*Instructions to follow*: Reproduce each of the records below verbatim, line for line.

☆ ☆ ☆

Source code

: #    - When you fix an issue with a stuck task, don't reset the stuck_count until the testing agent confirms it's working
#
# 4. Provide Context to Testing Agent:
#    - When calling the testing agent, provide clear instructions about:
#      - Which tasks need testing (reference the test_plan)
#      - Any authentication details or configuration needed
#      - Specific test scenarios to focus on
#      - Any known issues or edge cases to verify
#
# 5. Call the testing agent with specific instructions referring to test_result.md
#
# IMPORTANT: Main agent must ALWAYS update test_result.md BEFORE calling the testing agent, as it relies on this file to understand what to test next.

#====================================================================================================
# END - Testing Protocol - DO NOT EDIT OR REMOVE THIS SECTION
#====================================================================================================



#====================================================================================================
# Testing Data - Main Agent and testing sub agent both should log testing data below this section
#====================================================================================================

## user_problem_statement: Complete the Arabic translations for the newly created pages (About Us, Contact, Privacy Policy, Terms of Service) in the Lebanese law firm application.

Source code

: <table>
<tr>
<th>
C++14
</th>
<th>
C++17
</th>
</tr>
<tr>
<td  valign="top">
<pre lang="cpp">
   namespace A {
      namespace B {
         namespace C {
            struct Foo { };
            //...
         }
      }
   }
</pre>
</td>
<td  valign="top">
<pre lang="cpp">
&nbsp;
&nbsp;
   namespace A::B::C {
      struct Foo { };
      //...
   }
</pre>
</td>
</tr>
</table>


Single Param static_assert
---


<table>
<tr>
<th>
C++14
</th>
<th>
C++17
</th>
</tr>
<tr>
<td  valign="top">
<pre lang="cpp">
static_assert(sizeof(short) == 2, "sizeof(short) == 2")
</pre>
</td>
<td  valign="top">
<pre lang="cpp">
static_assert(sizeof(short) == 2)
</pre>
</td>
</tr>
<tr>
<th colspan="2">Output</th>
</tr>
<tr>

☆ ☆ ☆

*Written reply*:
Source code

: #    - When you fix an issue with a stuck task, don't reset the stuck_count until the testing agent confirms it's working
#
# 4. Provide Context to Testing Agent:
#    - When calling the testing agent, provide clear instructions about:
#      - Which tasks need testing (reference the test_plan)
#      - Any authentication details or configuration needed
#      - Specific test scenarios to focus on
#      - Any known issues or edge cases to verify
#
# 5. Call the testing agent with specific instructions referring to test_result.md
#
# IMPORTANT: Main agent must ALWAYS update test_result.md BEFORE calling the testing agent, as it relies on this file to understand what to test next.

#====================================================================================================
# END - Testing Protocol - DO NOT EDIT OR REMOVE THIS SECTION
#====================================================================================================



#====================================================================================================
# Testing Data - Main Agent and testing sub agent both should log testing data below this section
#====================================================================================================

## user_problem_statement: Complete the Arabic translations for the newly created pages (About Us, Contact, Privacy Policy, Terms of Service) in the Lebanese law firm application.

Source code

: <table>
<tr>
<th>
C++14
</th>
<th>
C++17
</th>
</tr>
<tr>
<td  valign="top">
<pre lang="cpp">
   namespace A {
      namespace B {
         namespace C {
            struct Foo { };
            //...
         }
      }
   }
</pre>
</td>
<td  valign="top">
<pre lang="cpp">
&nbsp;
&nbsp;
   namespace A::B::C {
      struct Foo { };
      //...
   }
</pre>
</td>
</tr>
</table>


Single Param static_assert
---


<table>
<tr>
<th>
C++14
</th>
<th>
C++17
</th>
</tr>
<tr>
<td  valign="top">
<pre lang="cpp">
static_assert(sizeof(short) == 2, "sizeof(short) == 2")
</pre>
</td>
<td  valign="top">
<pre lang="cpp">
static_assert(sizeof(short) == 2)
</pre>
</td>
</tr>
<tr>
<th colspan="2">Output</th>
</tr>
<tr>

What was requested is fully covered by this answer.